I’ve been dealing with neural connections explicitly. That is, for each agent schema I was keeping track of every individual connection in the connectome maps. Brains are among the most complex things nature has ever produced, and nature does it using a genome that stores drastically less information than it would require to specify a total connectome. Connectomes are huge, and evolving them gets slower and slower as they get bigger. Hence my scalability problem.
So it’s time for me to climb another learning curve and start thinking of the agent connectomes as statistical density equations in higher-dimensional spaces rather than as explicit point-to-point maps.
This is the HyperNEAT approach – If you consider a map of inputs on the X axis and outputs on the Y axis, then drawing a 2-dimensional shape in the space can represent connections from inputs to outputs at points where the shape is drawn. Now, if the shape is grayscale, it can represent different connection weights at each of these points.

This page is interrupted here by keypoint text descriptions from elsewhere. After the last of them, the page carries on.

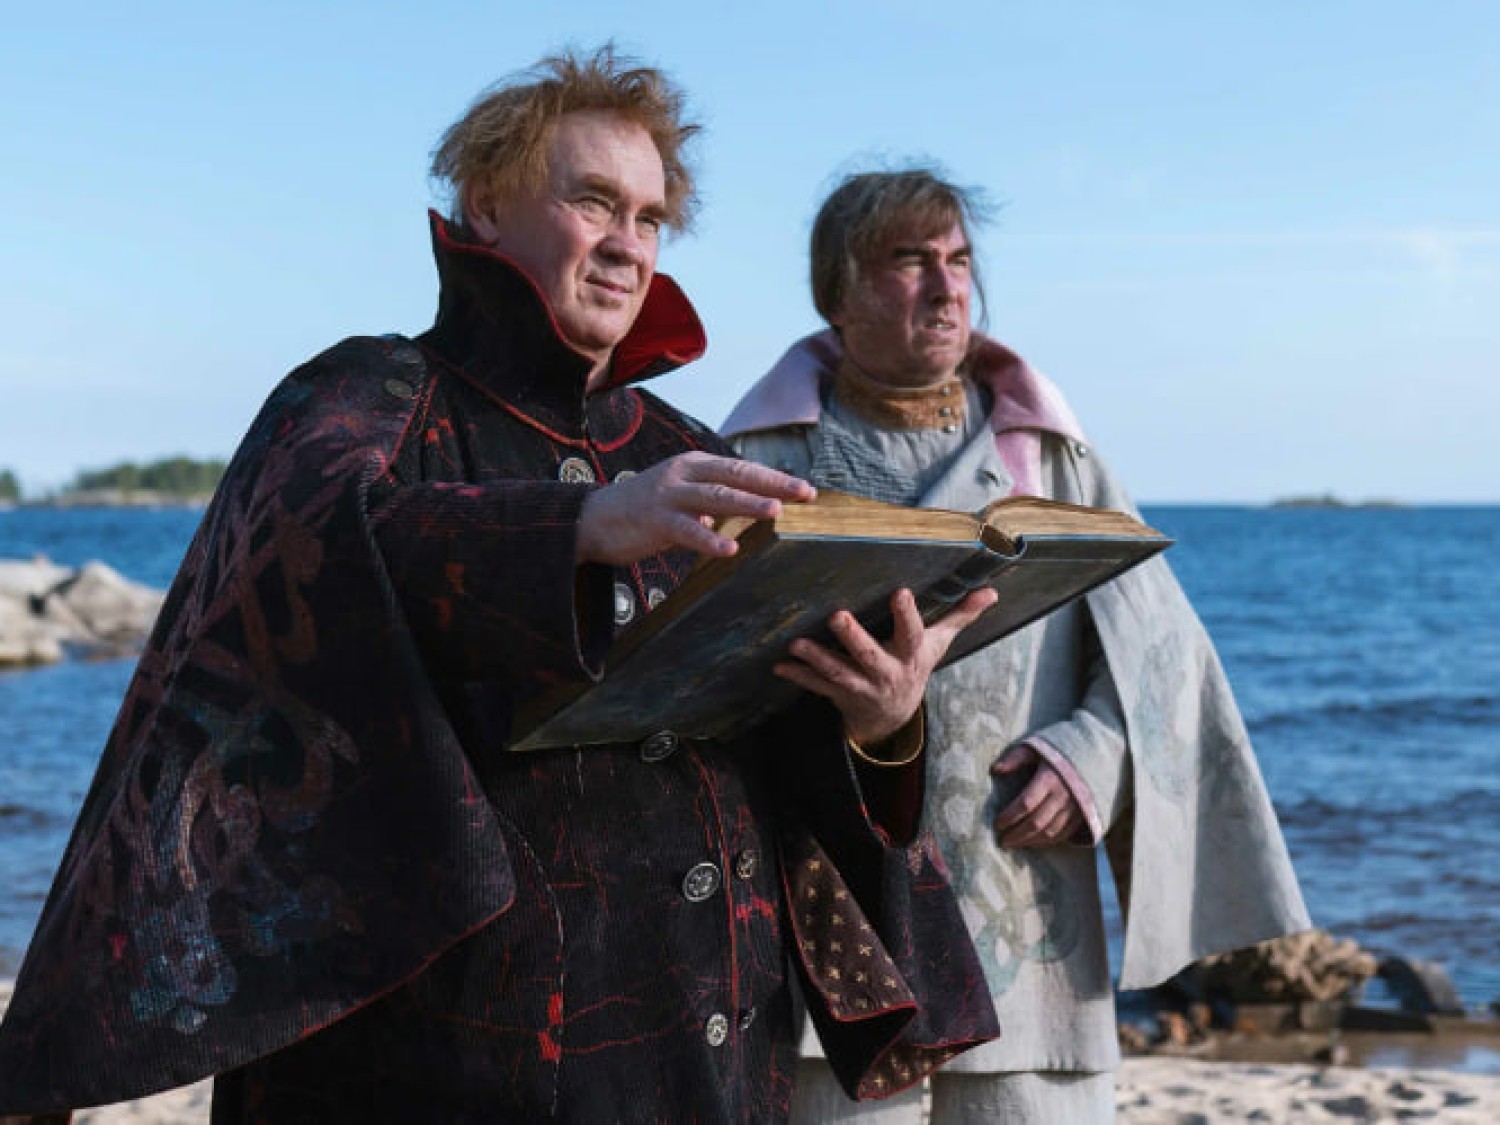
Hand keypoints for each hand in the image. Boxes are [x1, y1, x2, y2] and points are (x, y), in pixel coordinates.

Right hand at [576, 452, 814, 566]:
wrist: (593, 518)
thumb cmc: (644, 511)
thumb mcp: (683, 498)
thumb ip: (713, 501)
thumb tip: (751, 508)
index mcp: (694, 466)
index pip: (741, 468)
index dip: (774, 477)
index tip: (806, 489)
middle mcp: (684, 474)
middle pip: (735, 475)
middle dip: (773, 484)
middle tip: (805, 494)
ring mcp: (668, 495)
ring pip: (715, 497)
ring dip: (747, 503)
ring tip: (775, 511)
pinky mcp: (654, 520)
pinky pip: (687, 531)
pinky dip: (709, 538)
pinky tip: (729, 548)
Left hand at [773, 586, 996, 745]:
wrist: (894, 716)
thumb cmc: (914, 665)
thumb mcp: (938, 643)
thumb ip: (960, 616)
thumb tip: (991, 591)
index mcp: (911, 655)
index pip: (913, 633)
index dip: (907, 615)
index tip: (900, 591)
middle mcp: (887, 673)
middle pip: (870, 656)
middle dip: (853, 638)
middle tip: (837, 616)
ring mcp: (862, 687)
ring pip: (839, 674)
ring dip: (817, 660)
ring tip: (796, 644)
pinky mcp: (840, 695)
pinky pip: (817, 688)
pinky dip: (799, 677)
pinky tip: (780, 666)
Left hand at [991, 744, 1085, 847]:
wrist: (1094, 755)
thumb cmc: (1059, 751)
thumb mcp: (1036, 748)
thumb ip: (1016, 757)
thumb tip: (996, 769)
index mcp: (1049, 778)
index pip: (1025, 803)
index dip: (1009, 816)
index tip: (997, 823)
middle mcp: (1063, 795)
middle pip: (1036, 822)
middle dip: (1017, 834)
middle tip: (1002, 841)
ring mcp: (1075, 808)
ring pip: (1050, 832)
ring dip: (1030, 841)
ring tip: (1015, 844)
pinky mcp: (1083, 815)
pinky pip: (1064, 834)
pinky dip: (1047, 841)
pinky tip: (1034, 842)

HyperNEAT gets happy about this and cheerfully goes on to four-dimensional spaces to connect nodes that have locations on both X and Y axes, six-dimensional spaces to connect nodes that have locations in 3D, and so on. Instead of evolving explicit connectomes, as in NEAT, hyperNEAT is evolving the equations of these higher-dimensional curves and density equations, and seeks to exploit information from our 2 and 3-dimensional geometry to create 4- and 6-dimensional geometrically structured solutions to problems. When an actual connectome is needed, the evolved geometric density equations can be solved at your choice of resolution or scale to produce one, and you can choose resolution that’s quite fine or scale that’s quite large if you think it’ll help.
Which is a very good idea; our visual, auditory, olfactory, and tactile inputs, as well as all our motor outputs, are connected to the brain at particular locations, and strongly influence the structure and functioning of the cortical columns in those areas. Our visual cortex is mapped spatially in our brains in a way that has a contiguous mapping to the geometry of how the light actually hits our retinas. And so on. Geometry is a very important structuring principle influencing what kind of cortical columns go where, and where connections connect. My single set of shared recurrencies, accordingly, needs to be replaced with a distributed, geometrically interpolated function on a distributed set of shared recurrencies, and my “agents” need to have attributes that give a distribution of locations that are valid locations within the geometry for them to function.
In the short term, this means ripping it all apart (again!) and building it back different. It doesn’t solve the other glaring problem, but I suppose it may get me to a point where I can see a new glaring problem. And I can’t solve any problems until I can see them. Hopefully solving enough of these problems will eventually give me the tools and/or insight I need to solve the last one. Whatever the last one turns out to be.